__Problem requirements__.
Give the entries from the line with "Learning Outcomes." to the line with "Occasional or regular driving/providing own", both lines included, as a Markdown table with the columns Row and Entry Line. Number each row, and leave out blank lines and the pictures.

(Beginning of Input records)

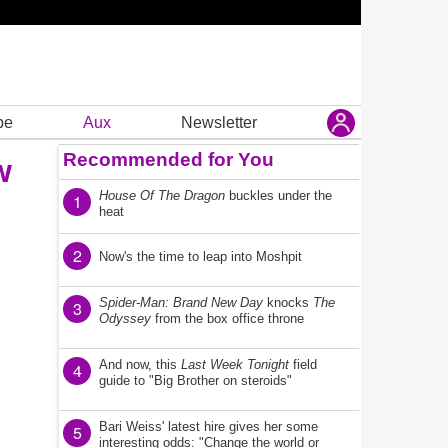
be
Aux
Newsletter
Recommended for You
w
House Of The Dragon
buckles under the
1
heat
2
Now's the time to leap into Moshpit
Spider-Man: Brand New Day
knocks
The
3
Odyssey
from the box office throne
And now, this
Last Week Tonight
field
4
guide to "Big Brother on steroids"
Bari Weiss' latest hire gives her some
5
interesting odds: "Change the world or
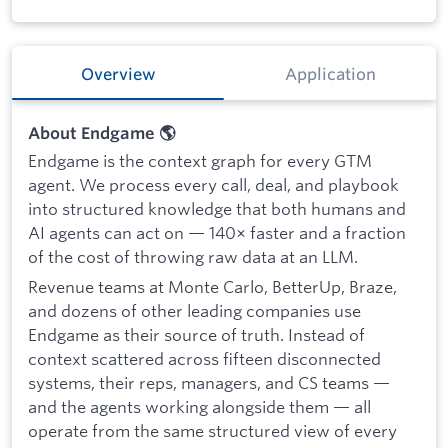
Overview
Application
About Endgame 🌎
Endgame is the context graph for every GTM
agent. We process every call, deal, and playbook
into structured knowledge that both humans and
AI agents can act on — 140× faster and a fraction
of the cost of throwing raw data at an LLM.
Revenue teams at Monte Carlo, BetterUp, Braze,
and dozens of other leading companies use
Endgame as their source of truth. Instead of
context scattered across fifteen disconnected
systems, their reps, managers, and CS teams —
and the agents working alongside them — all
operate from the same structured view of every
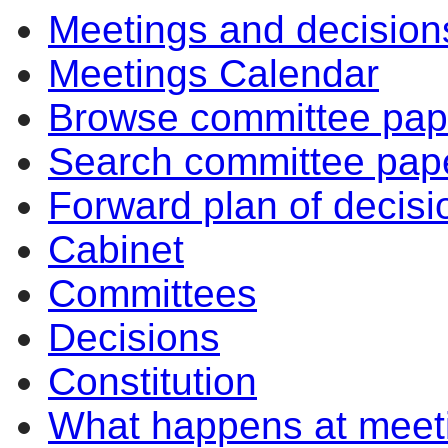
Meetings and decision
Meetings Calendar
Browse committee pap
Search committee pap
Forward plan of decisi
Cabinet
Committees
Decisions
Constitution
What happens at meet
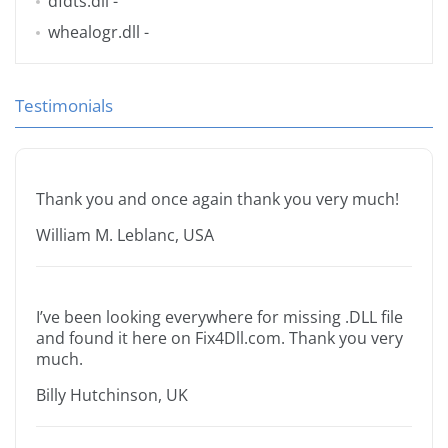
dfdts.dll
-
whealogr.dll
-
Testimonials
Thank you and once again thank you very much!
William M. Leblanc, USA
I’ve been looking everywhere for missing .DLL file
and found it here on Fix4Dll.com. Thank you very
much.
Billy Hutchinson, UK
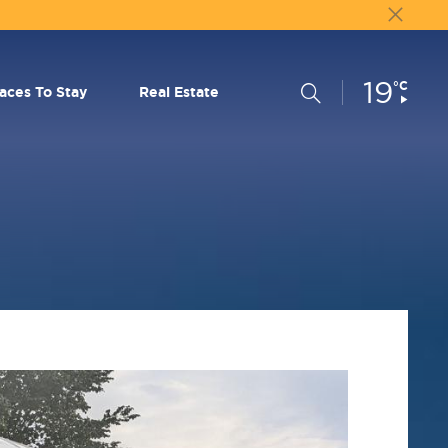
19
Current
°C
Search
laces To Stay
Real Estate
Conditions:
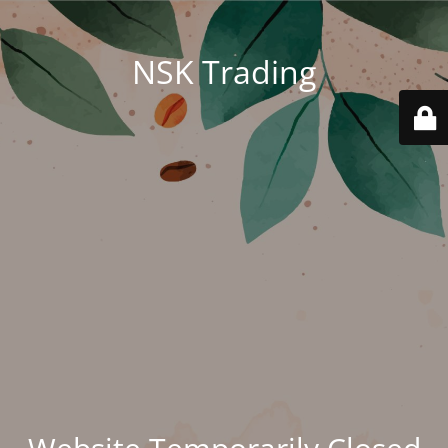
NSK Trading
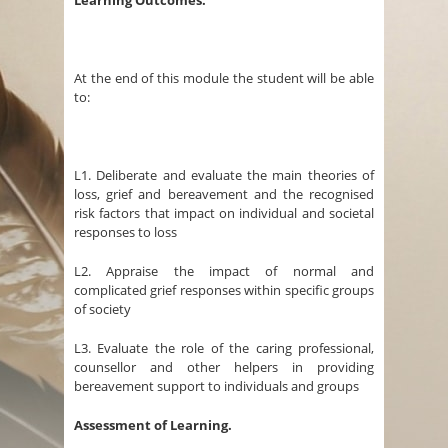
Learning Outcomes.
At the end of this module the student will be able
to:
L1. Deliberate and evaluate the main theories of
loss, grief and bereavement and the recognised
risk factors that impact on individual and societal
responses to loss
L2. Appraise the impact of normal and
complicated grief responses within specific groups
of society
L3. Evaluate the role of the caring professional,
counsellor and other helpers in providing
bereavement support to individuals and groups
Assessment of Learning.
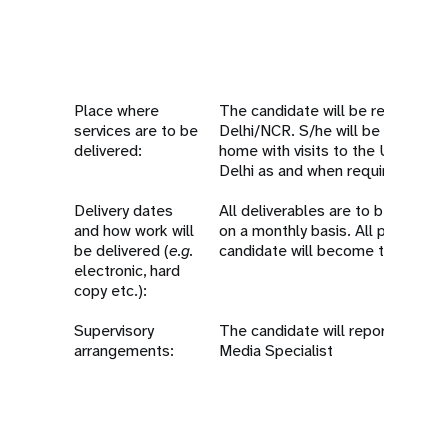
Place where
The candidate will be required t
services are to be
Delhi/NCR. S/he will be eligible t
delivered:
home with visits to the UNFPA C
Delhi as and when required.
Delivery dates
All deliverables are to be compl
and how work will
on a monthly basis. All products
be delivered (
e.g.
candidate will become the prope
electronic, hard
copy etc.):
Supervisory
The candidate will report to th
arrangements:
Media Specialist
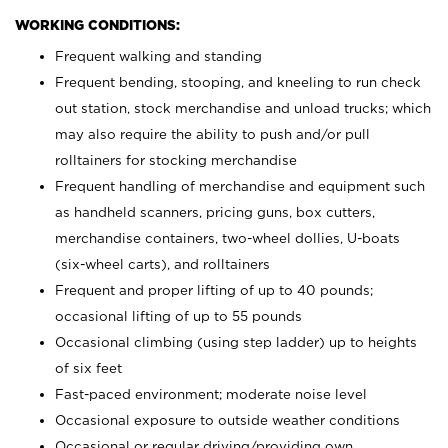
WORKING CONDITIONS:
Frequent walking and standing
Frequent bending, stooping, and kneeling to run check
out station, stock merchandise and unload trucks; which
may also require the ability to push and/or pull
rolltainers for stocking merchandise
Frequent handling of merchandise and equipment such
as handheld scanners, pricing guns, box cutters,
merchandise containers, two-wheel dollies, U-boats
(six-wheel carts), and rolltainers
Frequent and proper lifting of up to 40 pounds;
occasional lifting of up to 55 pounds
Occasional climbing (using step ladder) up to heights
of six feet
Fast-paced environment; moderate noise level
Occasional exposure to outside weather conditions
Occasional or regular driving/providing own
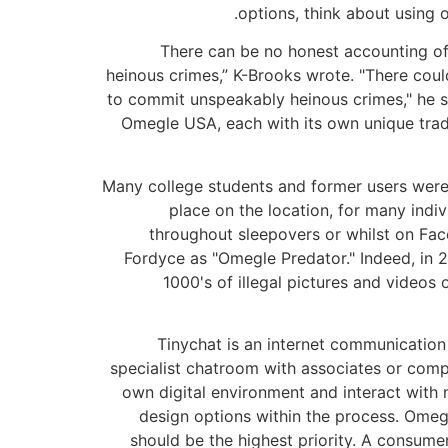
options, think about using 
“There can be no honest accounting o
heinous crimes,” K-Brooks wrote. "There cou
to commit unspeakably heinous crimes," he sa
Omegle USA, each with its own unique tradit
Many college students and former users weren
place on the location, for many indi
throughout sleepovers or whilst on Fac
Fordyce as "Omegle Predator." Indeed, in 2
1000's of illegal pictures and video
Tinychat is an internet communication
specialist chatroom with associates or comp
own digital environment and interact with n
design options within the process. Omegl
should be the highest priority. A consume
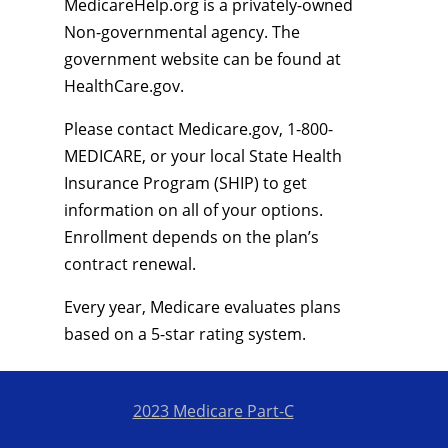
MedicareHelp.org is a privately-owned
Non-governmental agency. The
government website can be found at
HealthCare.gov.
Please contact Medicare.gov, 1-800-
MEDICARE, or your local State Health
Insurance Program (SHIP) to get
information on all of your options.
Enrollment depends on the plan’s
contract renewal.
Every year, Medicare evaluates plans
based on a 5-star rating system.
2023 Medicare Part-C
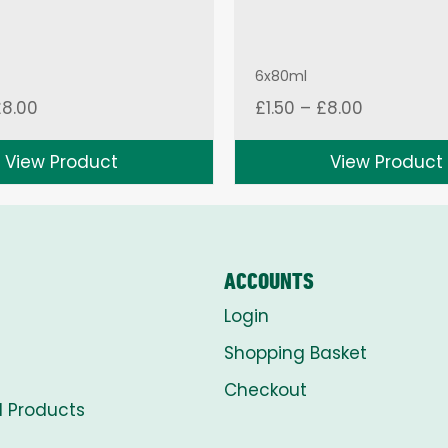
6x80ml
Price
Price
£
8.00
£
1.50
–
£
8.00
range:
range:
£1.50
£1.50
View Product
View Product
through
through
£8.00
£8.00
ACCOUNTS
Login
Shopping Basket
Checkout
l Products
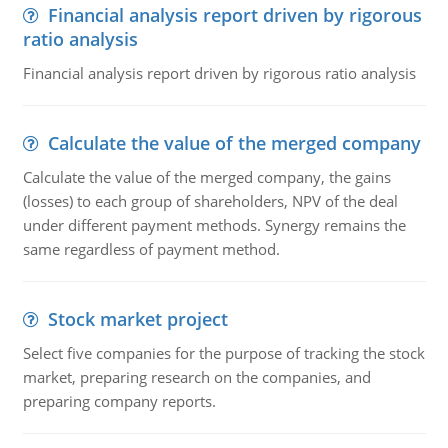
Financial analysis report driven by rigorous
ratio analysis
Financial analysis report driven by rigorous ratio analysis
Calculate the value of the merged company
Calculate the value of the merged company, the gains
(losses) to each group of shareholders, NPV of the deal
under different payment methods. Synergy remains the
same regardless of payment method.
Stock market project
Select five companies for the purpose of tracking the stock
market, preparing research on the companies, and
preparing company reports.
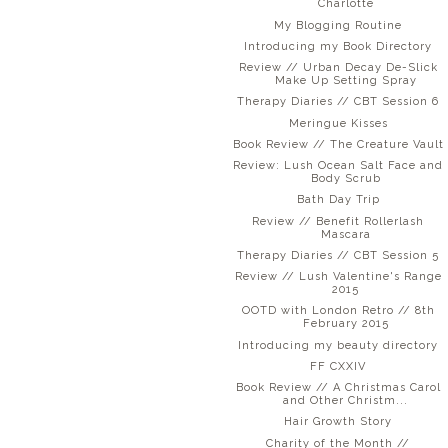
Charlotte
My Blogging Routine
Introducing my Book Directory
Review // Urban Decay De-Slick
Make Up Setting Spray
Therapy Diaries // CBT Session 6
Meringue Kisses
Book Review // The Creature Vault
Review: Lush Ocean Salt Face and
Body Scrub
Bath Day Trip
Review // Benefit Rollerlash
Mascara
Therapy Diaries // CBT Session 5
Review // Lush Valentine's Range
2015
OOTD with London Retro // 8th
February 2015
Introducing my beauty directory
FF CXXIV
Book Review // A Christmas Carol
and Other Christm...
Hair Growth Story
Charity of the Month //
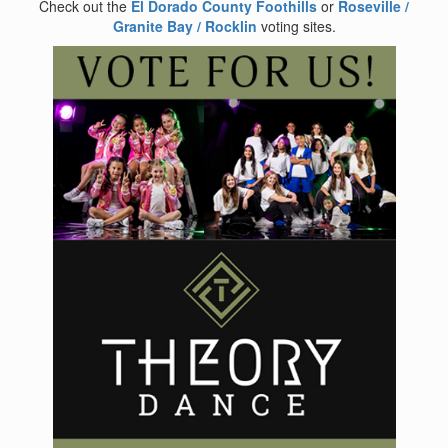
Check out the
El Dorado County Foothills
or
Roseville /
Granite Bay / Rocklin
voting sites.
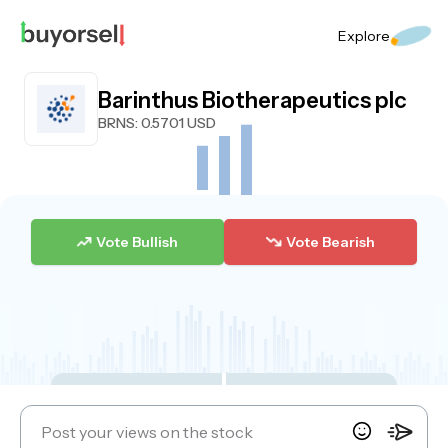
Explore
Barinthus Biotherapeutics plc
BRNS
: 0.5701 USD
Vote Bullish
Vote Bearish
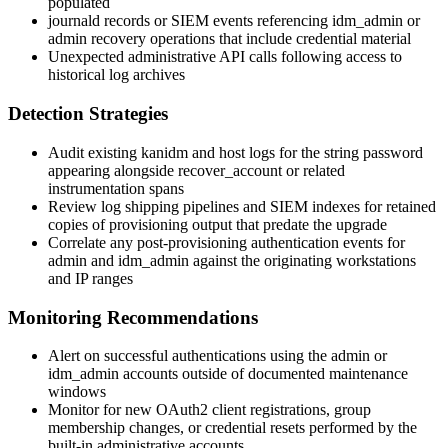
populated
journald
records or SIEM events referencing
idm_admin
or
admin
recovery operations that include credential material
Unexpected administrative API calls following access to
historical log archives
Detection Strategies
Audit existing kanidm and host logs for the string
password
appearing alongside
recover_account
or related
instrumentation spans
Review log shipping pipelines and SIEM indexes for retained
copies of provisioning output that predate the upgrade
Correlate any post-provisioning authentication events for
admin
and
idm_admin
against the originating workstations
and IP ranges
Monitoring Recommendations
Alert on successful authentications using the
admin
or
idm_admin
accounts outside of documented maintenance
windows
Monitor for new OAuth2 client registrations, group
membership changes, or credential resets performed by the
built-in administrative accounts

(End of Input records)

__Answer below__.
| Row | Entry Line |
|---|---|
| 1 | Learning Outcomes. |
| 2 | At the end of this module the student will be able |
| 3 | to: |
| 4 | L1. Deliberate and evaluate the main theories of |
| 5 | loss, grief and bereavement and the recognised |
| 6 | risk factors that impact on individual and societal |
| 7 | responses to loss |
| 8 | L2. Appraise the impact of normal and |
| 9 | complicated grief responses within specific groups |
| 10 | of society |
| 11 | L3. Evaluate the role of the caring professional, |
| 12 | counsellor and other helpers in providing |
| 13 | bereavement support to individuals and groups |
| 14 | Assessment of Learning. |
| 15 | Place where |
| 16 | The candidate will be required t |
| 17 | services are to be |
| 18 | Delhi/NCR. S/he will be eligible t |
| 19 | delivered: |
| 20 | home with visits to the UNFPA C |
| 21 | Delhi as and when required. |
| 22 | Delivery dates |
| 23 | All deliverables are to be compl |
| 24 | and how work will |
| 25 | on a monthly basis. All products |
| 26 | be delivered ( |
| 27 | e.g. |
| 28 | candidate will become the prope |
| 29 | electronic, hard |
| 30 | copy etc.): |
| 31 | Supervisory |
| 32 | The candidate will report to th |
| 33 | arrangements: |
| 34 | Media Specialist |
| 35 | WORKING CONDITIONS: |
| 36 | Frequent walking and standing |
| 37 | Frequent bending, stooping, and kneeling to run check |
| 38 | out station, stock merchandise and unload trucks; which |
| 39 | may also require the ability to push and/or pull |
| 40 | rolltainers for stocking merchandise |
| 41 | Frequent handling of merchandise and equipment such |
| 42 | as handheld scanners, pricing guns, box cutters, |
| 43 | merchandise containers, two-wheel dollies, U-boats |
| 44 | (six-wheel carts), and rolltainers |
| 45 | Frequent and proper lifting of up to 40 pounds; |
| 46 | occasional lifting of up to 55 pounds |
| 47 | Occasional climbing (using step ladder) up to heights |
| 48 | of six feet |
| 49 | Fast-paced environment; moderate noise level |
| 50 | Occasional exposure to outside weather conditions |
| 51 | Occasional or regular driving/providing own |